> **EXERCISE OBJECTIVE**: Recast the lines below as a Markdown table with two columns, Row and Line, numbering each row. Skip blank lines, and leave the pictures out of the answer.

----

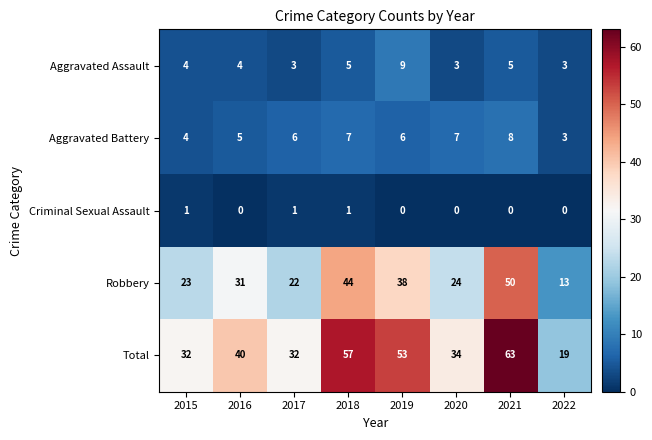

Which series has the largest total across all categories?

Total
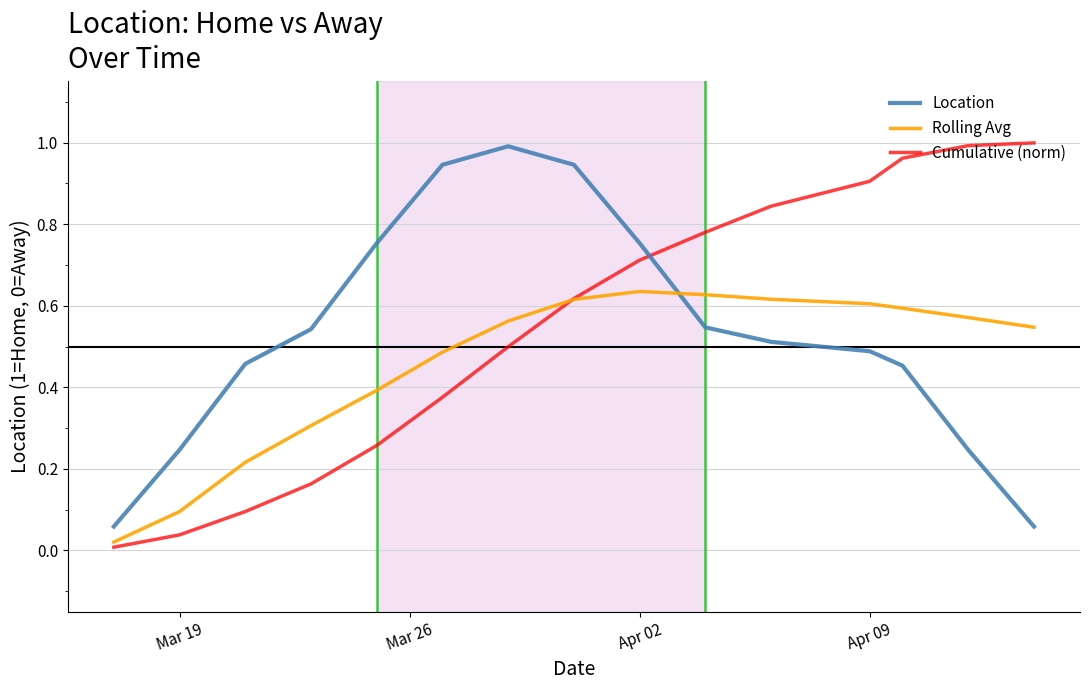

How many times do Rolling Avg and Location cross each other?

1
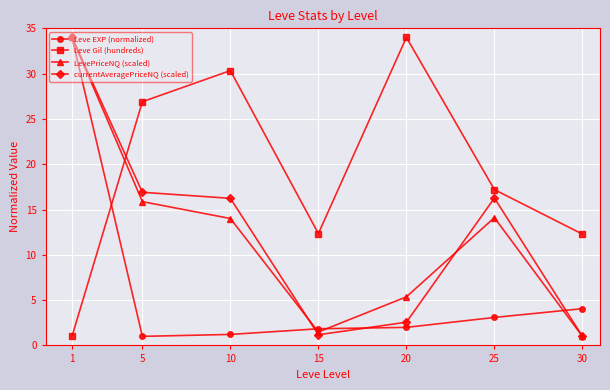

What is the maximum value shown in the chart?

34.0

----

> **SOLUTION**:
| Row | Line |
|---|---|
| 1 | Which series has the largest total across all categories? |
| 2 | Total |
| 3 | How many times do Rolling Avg and Location cross each other? |
| 4 | 1 |
| 5 | What is the maximum value shown in the chart? |
| 6 | 34.0 |